On Wednesday 14th November, there is to be a hearing in the Grand Chamber of the European Court of Human Rights in the case of Lorraine Allen (nee Harris) versus the UK. Mrs Allen is claiming that the UK government wrongly denied her compensation for her wrongful conviction for shaking her baby son to death. Her conviction was overturned in 2005 (see details of her case here…). The hearing will consider whether somebody who wins an appeal and has their conviction overturned, is then to be considered ‘innocent’. As an article in The Independent newspaper explains:
Hugh Southey QC, Mrs Allen’s barrister, added: “The issue for the court is whether the UK has infringed her right to a presumption of innocence by refusing her compensation. Anyone who has been refused compensation on this basis will benefit. This is not an isolated case.”
The case, which will be heard by 20 judges, wound up in Europe after John Reid, then Home Secretary, refused an initial appeal for compensation in 2006. The High Court refused her attempt to challenge the decision by judicial review, and a subsequent appeal was dismissed in 2008.
In the UK, rules on compensation for victims of miscarriages of justice have been tightened up considerably, so that you have to be able to clearly demonstrate that a ‘newly discovered fact(s)’ used in your appeal shows that you are innocent. Many fail to satisfy the Home Office of this.

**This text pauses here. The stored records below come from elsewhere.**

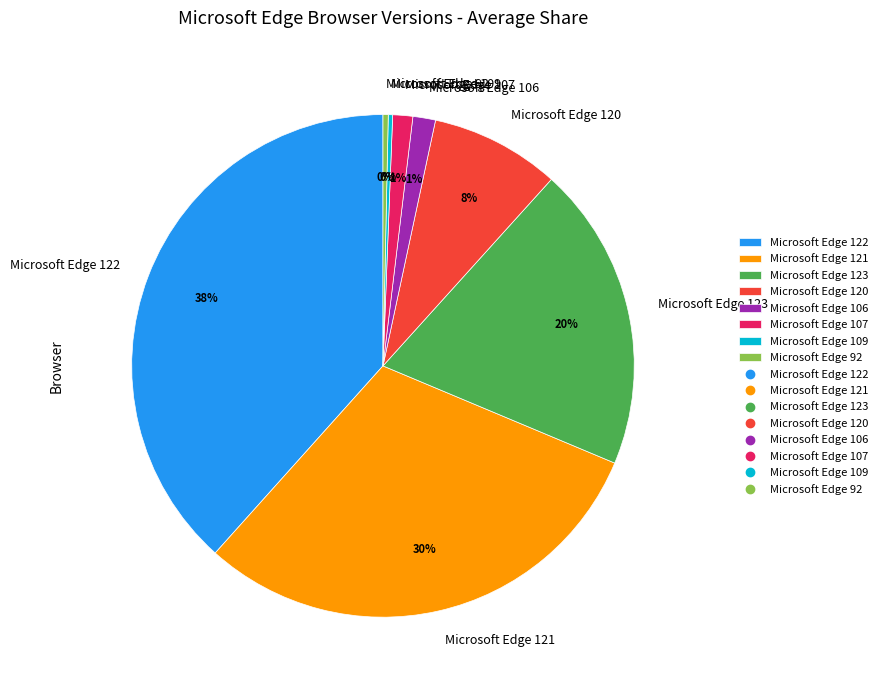

Which has a higher value, Microsoft Edge 92 or Microsoft Edge 121?

Microsoft Edge 121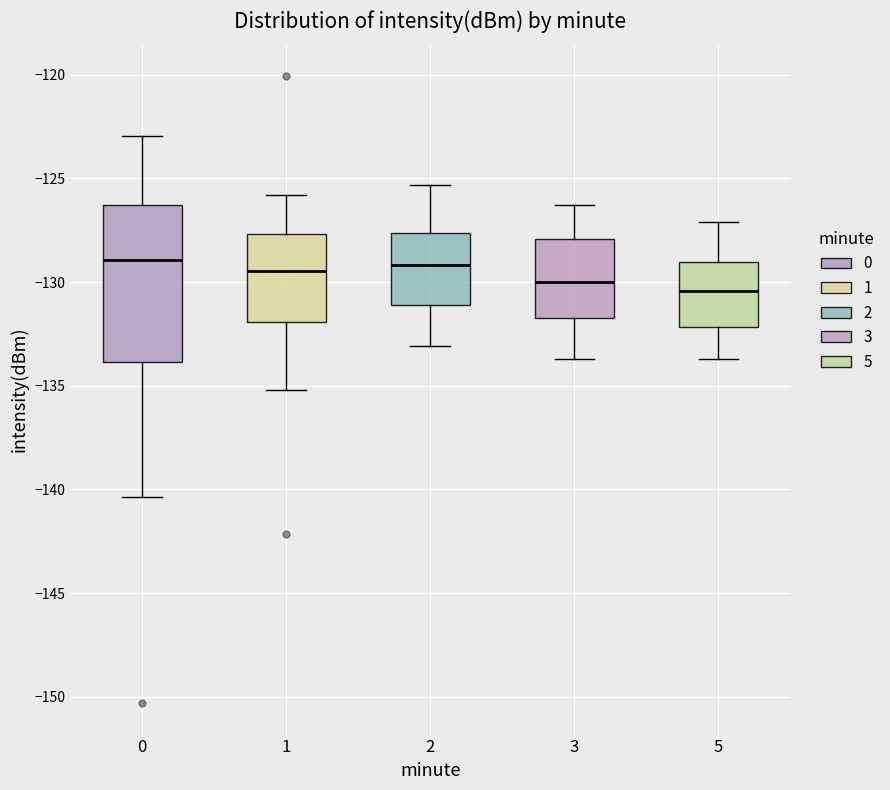

Reading left to right, transcribe this box plot: for each box, give where its median line is, the range the box spans, and where its two whiskers end, as read against the y-axis. The values are not printed on the chart, so give them approximately, as read against the axis.

0: median -129.0, box -134.0 to -126.5, whiskers -140.5 to -123.0
1: median -129.5, box -132.0 to -127.5, whiskers -135.0 to -126.0
2: median -129.0, box -131.0 to -127.5, whiskers -133.0 to -125.5
3: median -130.0, box -131.5 to -128.0, whiskers -133.5 to -126.5
5: median -130.5, box -132.0 to -129.0, whiskers -133.5 to -127.0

I, along with many others, await the ruling of the Court with anticipation. I hope that the 20 judges seize the opportunity to expound an unequivocal principle that those who are exonerated return to their original ‘innocent’ state and whilst they should be entitled to compensation, perhaps most importantly, they should be considered ‘innocent’ in the eyes of the State, and treated as such. I shall of course update readers as news comes in.